- [Directive] Your output should be the lines of the data that follow, reproduced exactly from the first through the line bearing "Document page, 1500x1125 pixels.".

- [Records for the task]
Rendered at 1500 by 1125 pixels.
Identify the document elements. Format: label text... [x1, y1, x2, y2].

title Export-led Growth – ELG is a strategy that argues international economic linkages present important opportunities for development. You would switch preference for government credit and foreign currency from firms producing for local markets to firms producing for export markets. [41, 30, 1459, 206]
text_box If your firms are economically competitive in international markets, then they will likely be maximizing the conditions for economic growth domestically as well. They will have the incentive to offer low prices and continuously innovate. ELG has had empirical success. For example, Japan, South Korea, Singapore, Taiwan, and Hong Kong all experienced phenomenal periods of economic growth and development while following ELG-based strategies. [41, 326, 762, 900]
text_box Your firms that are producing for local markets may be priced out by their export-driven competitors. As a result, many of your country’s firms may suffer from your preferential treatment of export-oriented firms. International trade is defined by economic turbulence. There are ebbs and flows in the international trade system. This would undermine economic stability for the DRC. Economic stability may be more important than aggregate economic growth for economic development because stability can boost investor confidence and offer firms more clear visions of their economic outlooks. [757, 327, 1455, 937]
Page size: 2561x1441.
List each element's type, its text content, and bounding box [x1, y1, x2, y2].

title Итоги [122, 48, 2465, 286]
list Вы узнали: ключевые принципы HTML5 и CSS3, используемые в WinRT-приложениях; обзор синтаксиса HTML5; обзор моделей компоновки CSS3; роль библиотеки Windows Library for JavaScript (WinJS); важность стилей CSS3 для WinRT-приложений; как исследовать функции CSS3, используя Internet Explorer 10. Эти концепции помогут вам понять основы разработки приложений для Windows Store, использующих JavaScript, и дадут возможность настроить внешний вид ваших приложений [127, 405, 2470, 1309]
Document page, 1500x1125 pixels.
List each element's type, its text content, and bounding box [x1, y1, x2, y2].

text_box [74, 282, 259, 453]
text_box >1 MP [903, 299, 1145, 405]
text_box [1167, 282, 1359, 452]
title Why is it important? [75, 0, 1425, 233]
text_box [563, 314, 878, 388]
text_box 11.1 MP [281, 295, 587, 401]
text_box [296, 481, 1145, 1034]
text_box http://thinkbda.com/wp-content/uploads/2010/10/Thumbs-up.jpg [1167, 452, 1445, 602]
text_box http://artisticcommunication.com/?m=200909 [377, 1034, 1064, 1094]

- [Answer to this exercise]
Rendered at 1500 by 1125 pixels.
Identify the document elements. Format: label text... [x1, y1, x2, y2].

title Export-led Growth – ELG is a strategy that argues international economic linkages present important opportunities for development. You would switch preference for government credit and foreign currency from firms producing for local markets to firms producing for export markets. [41, 30, 1459, 206]
text_box If your firms are economically competitive in international markets, then they will likely be maximizing the conditions for economic growth domestically as well. They will have the incentive to offer low prices and continuously innovate. ELG has had empirical success. For example, Japan, South Korea, Singapore, Taiwan, and Hong Kong all experienced phenomenal periods of economic growth and development while following ELG-based strategies. [41, 326, 762, 900]
text_box Your firms that are producing for local markets may be priced out by their export-driven competitors. As a result, many of your country’s firms may suffer from your preferential treatment of export-oriented firms. International trade is defined by economic turbulence. There are ebbs and flows in the international trade system. This would undermine economic stability for the DRC. Economic stability may be more important than aggregate economic growth for economic development because stability can boost investor confidence and offer firms more clear visions of their economic outlooks. [757, 327, 1455, 937]
Page size: 2561x1441.
List each element's type, its text content, and bounding box [x1, y1, x2, y2].

title Итоги [122, 48, 2465, 286]
list Вы узнали: ключевые принципы HTML5 и CSS3, используемые в WinRT-приложениях; обзор синтаксиса HTML5; обзор моделей компоновки CSS3; роль библиотеки Windows Library for JavaScript (WinJS); важность стилей CSS3 для WinRT-приложений; как исследовать функции CSS3, используя Internet Explorer 10. Эти концепции помогут вам понять основы разработки приложений для Windows Store, использующих JavaScript, и дадут возможность настроить внешний вид ваших приложений [127, 405, 2470, 1309]
Document page, 1500x1125 pixels.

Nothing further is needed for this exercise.